Former President Donald Trump has several viable avenues to have the Supreme Court throw out federal charges he’s facing for his efforts to challenge the results of the 2020 election, several lawyers and Constitution experts told The Epoch Times.
His best case is that the charges encroach on his First Amendment rights, but he might also successfully assert presidential immunity or argue the law was impermissibly stretched by prosecutors, the experts said.
President Trump was charged by Special Counsel Jack Smith on Aug. 1 with obstructing electoral vote counting by Congress on Jan. 6 and conspiring to do so in order to stay in power.
The conspiracy was allegedly carried out by spreading false claims that fraud and illegalities swayed the election outcome and using those false claims in attempts to convince various officials to overturn the results.
President Trump’s lawyers have launched a barrage of motions to have the charges dismissed on constitutional grounds, statutory grounds, due to presidential immunity, and for malicious prosecution. While some of the claims are weak at best, others appear persuasive, according to the experts.
In practice, however, President Trump’s arguments will need to convince his judge, the appeals court, or, in the final instance, the Supreme Court.
The experts predict that the District of Columbia federal judge on the case, Tanya Chutkan, will almost certainly deny all the motions to dismiss. On Dec. 1, she indeed denied about half of them. They also acknowledged that the arguments would likely encounter resistance in the D.C. Circuit Court of Appeals, given its political leanings.
President Trump’s best chance will be in the Supreme Court, they contend.
Free Speech Argument
President Trump’s lawyers have asserted that the indictment runs afoul of the First Amendment by trying to criminalize political speech and advocacy.
“The prosecution seeks to install itself as America’s censor, with roving authority to criminally prosecute all who speak out against its approved narratives,” the lawyers wrote in a Nov. 22 brief.
“The prosecution has no such mandate. Accordingly, the indictment is unconstitutional on its face and must be dismissed.”
If prosecutors can claim that President Trump’s efforts to reverse election certifications amounted to a conspiracy to obstruct the government, then people advocating against other government actions, such as COVID-19 lockdowns or mask mandates could also face such charges, the lawyers argued.
The prosecutors retorted that such hypotheticals wouldn’t apply “absent additional information about the conduct and mental state of the individuals.”
But if that’s the case, the defense lawyers responded, it would give the government a license to probe said individuals for such additional information—”inquire into their mental state, knowledge, and associations.”

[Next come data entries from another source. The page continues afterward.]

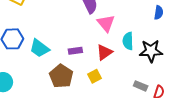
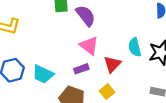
pink triangle: (106, 23) -> (89, 46), moved

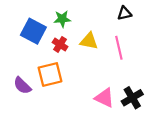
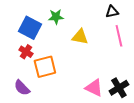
red cross: (60, 44) -> (26, 52), moved
pink line: (119, 48) -> (119, 36), moved
purple semicircle: (22, 86) -> (22, 88), moved

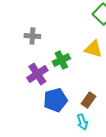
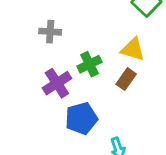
brown rectangle: (88, 100) -> (126, 79), moved

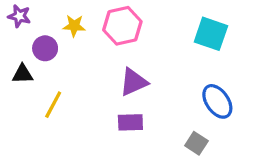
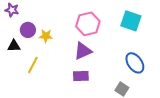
yellow star: (74, 26) -> (46, 36), moved
pink hexagon: (122, 26) -> (88, 24), moved

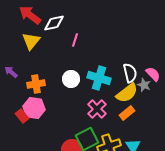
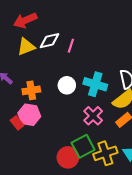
red arrow: (30, 15) -> (25, 20), turned -60
white diamond: (54, 23) -> (50, 41), moved
yellow triangle: (31, 41) -> (26, 47), turned 30

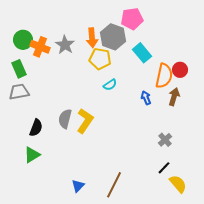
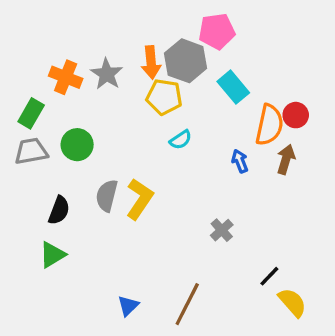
green circle: (23, 40) -> (77, 145), moved
green rectangle: (19, 69) -> (31, 113), turned 54
gray cross: (165, 140) -> (222, 230), moved

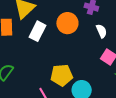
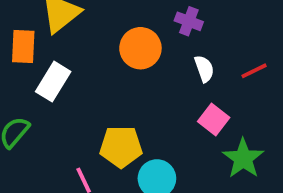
white rectangle: (37, 31) -> (53, 82), moved

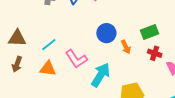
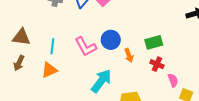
cyan line: (49, 45) -> (52, 46), turned -49
pink L-shape: (76, 59) -> (86, 47), moved
orange triangle: (48, 69) -> (49, 70), turned -36

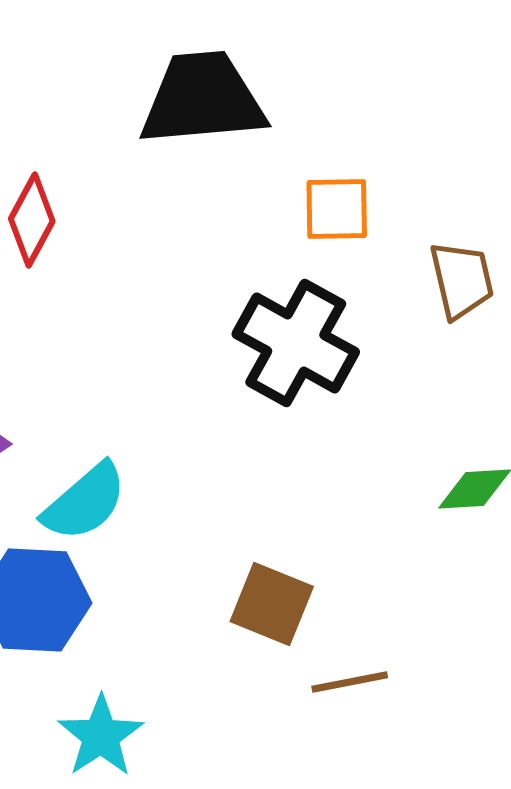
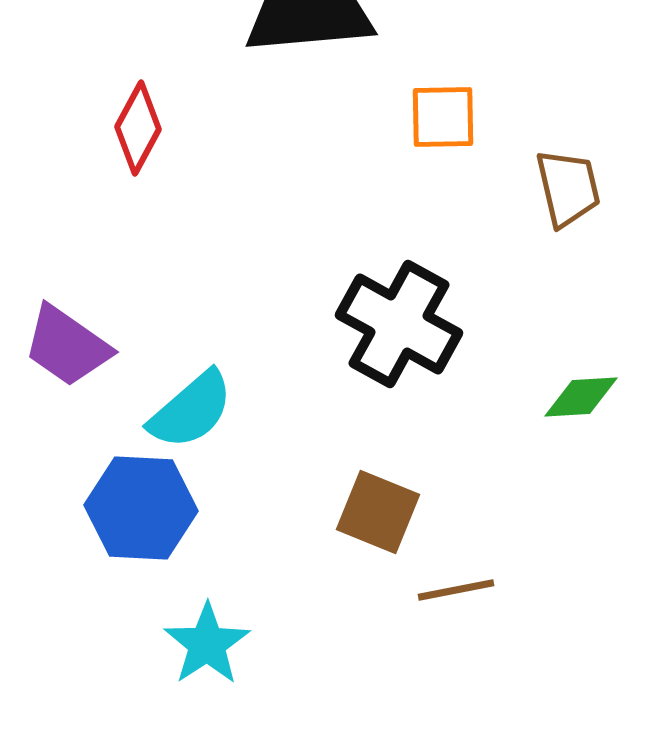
black cross: (296, 343) -> (399, 324), moved

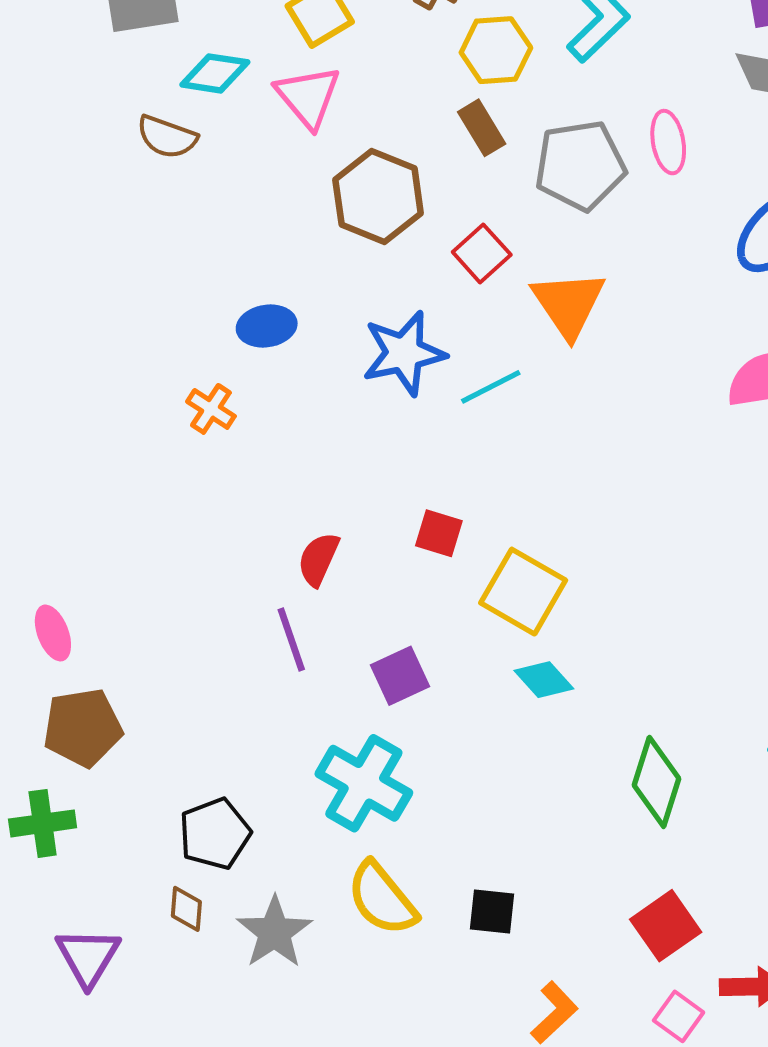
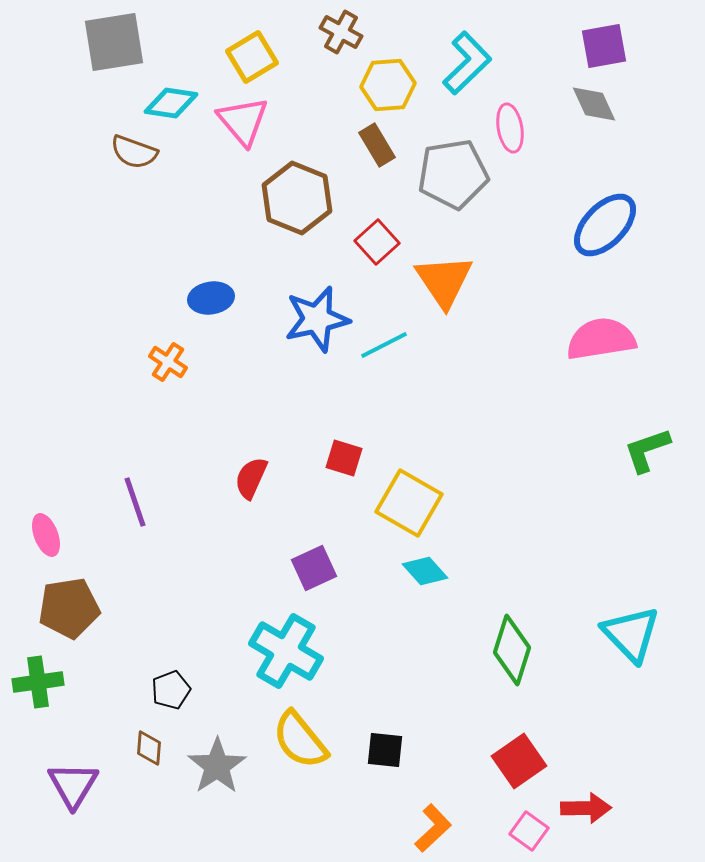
pink ellipse: (668, 142) -> (510, 128), moved
purple line: (291, 639) -> (135, 502), moved
black pentagon: (215, 834) -> (171, 690), size x0.7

“The implication is that to get that information, investigation is necessary. Under the prosecution’s misconceived legal theories, then, every public statement a constituent makes to a member of Congress concerning a hotly debated topic is a license to open a federal criminal investigation into the person who made it—unless it is indisputably true,” the lawyers said.
“That, of course, contradicts the very nature of hotly debated topics, where the truth is, by definition, in dispute.”

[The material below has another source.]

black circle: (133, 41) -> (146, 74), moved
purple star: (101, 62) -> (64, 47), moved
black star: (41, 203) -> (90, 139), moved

This argument appears “sound” to Rob Natelson, one of America’s preeminent constitutional scholars who’s written extensively on the original meaning of the Constitution and the First Amendment in particular, including for The Epoch Times.
“Lying is protected by the First Amendment, except in a few cases such as fraud, lying to law enforcement, and defamation,” he said.
“It has to be so: Otherwise, as Trump’s lawyers claim, every statement would be open to investigation into the speaker’s motives. The effect would be, as the Supreme Court says [in previous cases], a severe ‘chilling effect’ on speech.”